As you can see, this is creating a new Font instance - and something within RSTA does not like that. I changed all these to simply

textArea.setFont(textArea.getFont().deriveFont((float) luytenPrefs.getFontSize()));

and suddenly zooming was working fine! So, apparently it is important to use Font#deriveFont instead of creating a new Font instance, because the latter probably does not retain some internal state.

Anyway, TL;DR: Everything works fine on my end using the latest master now! Thank you very much and I will be patiently waiting for the next official release! I will keep this issue open for now - feel free to close it at any point (I am unsure whether you want to close it now or after the release of the next version!)

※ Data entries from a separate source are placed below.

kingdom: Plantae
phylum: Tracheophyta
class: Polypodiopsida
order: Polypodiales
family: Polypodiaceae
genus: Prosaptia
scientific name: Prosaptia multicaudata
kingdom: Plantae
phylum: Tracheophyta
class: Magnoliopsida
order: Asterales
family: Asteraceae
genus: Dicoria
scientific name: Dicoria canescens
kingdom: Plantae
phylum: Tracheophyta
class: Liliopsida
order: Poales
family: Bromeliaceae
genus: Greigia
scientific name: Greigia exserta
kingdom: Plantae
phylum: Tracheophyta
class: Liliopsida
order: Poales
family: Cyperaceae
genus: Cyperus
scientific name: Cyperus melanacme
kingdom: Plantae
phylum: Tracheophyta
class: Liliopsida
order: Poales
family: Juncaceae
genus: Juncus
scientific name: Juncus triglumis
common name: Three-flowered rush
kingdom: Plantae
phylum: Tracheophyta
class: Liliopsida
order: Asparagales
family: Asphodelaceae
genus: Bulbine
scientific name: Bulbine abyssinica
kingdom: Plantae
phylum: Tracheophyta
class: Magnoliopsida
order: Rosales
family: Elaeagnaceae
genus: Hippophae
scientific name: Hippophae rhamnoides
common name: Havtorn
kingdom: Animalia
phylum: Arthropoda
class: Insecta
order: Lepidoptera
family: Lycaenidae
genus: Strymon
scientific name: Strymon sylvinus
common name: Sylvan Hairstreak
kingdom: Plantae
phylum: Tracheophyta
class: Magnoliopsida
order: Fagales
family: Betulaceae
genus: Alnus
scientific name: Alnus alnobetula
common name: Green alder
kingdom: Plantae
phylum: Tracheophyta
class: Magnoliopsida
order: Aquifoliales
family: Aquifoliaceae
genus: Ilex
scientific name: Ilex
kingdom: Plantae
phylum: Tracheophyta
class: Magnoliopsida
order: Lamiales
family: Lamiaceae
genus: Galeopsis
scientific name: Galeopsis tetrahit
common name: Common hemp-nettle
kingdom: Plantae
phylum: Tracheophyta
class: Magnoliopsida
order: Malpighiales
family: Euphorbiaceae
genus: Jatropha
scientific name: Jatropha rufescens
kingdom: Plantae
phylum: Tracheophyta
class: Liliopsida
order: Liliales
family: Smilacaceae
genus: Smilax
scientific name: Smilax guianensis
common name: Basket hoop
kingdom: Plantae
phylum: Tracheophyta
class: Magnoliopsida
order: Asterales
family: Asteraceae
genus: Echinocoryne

bobbylight commented 4 months ago

Yes, you have to use either Font#deriveFont(), to preserve all attributes of the oringal font including fallback behavior, or StyleContext.getDefaultStyleContext().getFont(...) which should lookup and use the fallbck behavior for the Font based on some internal Swing cache. This stuff is a little finnicky, as I saw recently when I was working on the ligature support just released. You have to instantiate your Fonts a certain way for certain features but I'm glad things are working for you!

I'll close this ticket out, but please open a new one if you find some cocktail of Theme or SyntaxScheme usage that seems to "break" CJK rendering that worked before.